▶ **Challenge**:
Copy the listing below line for line, keeping every word as it stands.

───

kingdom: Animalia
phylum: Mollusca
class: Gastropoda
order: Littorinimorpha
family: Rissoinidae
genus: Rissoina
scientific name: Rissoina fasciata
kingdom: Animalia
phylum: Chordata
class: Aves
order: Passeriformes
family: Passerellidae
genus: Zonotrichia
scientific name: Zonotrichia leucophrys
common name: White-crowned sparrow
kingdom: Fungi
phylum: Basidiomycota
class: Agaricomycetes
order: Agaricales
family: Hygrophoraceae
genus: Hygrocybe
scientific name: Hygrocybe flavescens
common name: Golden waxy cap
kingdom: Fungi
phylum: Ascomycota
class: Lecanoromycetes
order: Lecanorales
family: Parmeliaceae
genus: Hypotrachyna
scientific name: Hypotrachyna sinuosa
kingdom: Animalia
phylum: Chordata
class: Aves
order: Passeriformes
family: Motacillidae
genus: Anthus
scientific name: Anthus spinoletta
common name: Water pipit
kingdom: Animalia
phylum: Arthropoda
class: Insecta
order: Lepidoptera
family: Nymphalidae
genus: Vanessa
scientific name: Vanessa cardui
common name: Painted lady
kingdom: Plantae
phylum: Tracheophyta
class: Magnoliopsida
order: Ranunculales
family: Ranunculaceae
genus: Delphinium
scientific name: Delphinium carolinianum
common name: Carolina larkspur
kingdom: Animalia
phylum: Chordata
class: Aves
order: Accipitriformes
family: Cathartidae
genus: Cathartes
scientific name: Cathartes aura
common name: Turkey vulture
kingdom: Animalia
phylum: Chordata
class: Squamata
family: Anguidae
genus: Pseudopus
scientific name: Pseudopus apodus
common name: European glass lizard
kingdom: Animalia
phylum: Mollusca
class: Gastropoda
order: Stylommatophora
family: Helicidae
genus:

───

▶ **Solution to the exercise**:
kingdom: Animalia
phylum: Mollusca
class: Gastropoda
order: Littorinimorpha
family: Rissoinidae
genus: Rissoina
scientific name: Rissoina fasciata
kingdom: Animalia
phylum: Chordata
class: Aves
order: Passeriformes
family: Passerellidae
genus: Zonotrichia
scientific name: Zonotrichia leucophrys
common name: White-crowned sparrow
kingdom: Fungi
phylum: Basidiomycota
class: Agaricomycetes
order: Agaricales
family: Hygrophoraceae
genus: Hygrocybe
scientific name: Hygrocybe flavescens
common name: Golden waxy cap
kingdom: Fungi
phylum: Ascomycota
class: Lecanoromycetes
order: Lecanorales
family: Parmeliaceae
genus: Hypotrachyna
scientific name: Hypotrachyna sinuosa
kingdom: Animalia
phylum: Chordata
class: Aves
order: Passeriformes
family: Motacillidae
genus: Anthus
scientific name: Anthus spinoletta
common name: Water pipit
kingdom: Animalia
phylum: Arthropoda
class: Insecta
order: Lepidoptera
family: Nymphalidae
genus: Vanessa
scientific name: Vanessa cardui
common name: Painted lady
kingdom: Plantae
phylum: Tracheophyta
class: Magnoliopsida
order: Ranunculales
family: Ranunculaceae
genus: Delphinium
scientific name: Delphinium carolinianum
common name: Carolina larkspur
kingdom: Animalia
phylum: Chordata
class: Aves
order: Accipitriformes
family: Cathartidae
genus: Cathartes
scientific name: Cathartes aura
common name: Turkey vulture
kingdom: Animalia
phylum: Chordata
class: Squamata
family: Anguidae
genus: Pseudopus
scientific name: Pseudopus apodus
common name: European glass lizard
kingdom: Animalia
phylum: Mollusca
class: Gastropoda
order: Stylommatophora
family: Helicidae
genus:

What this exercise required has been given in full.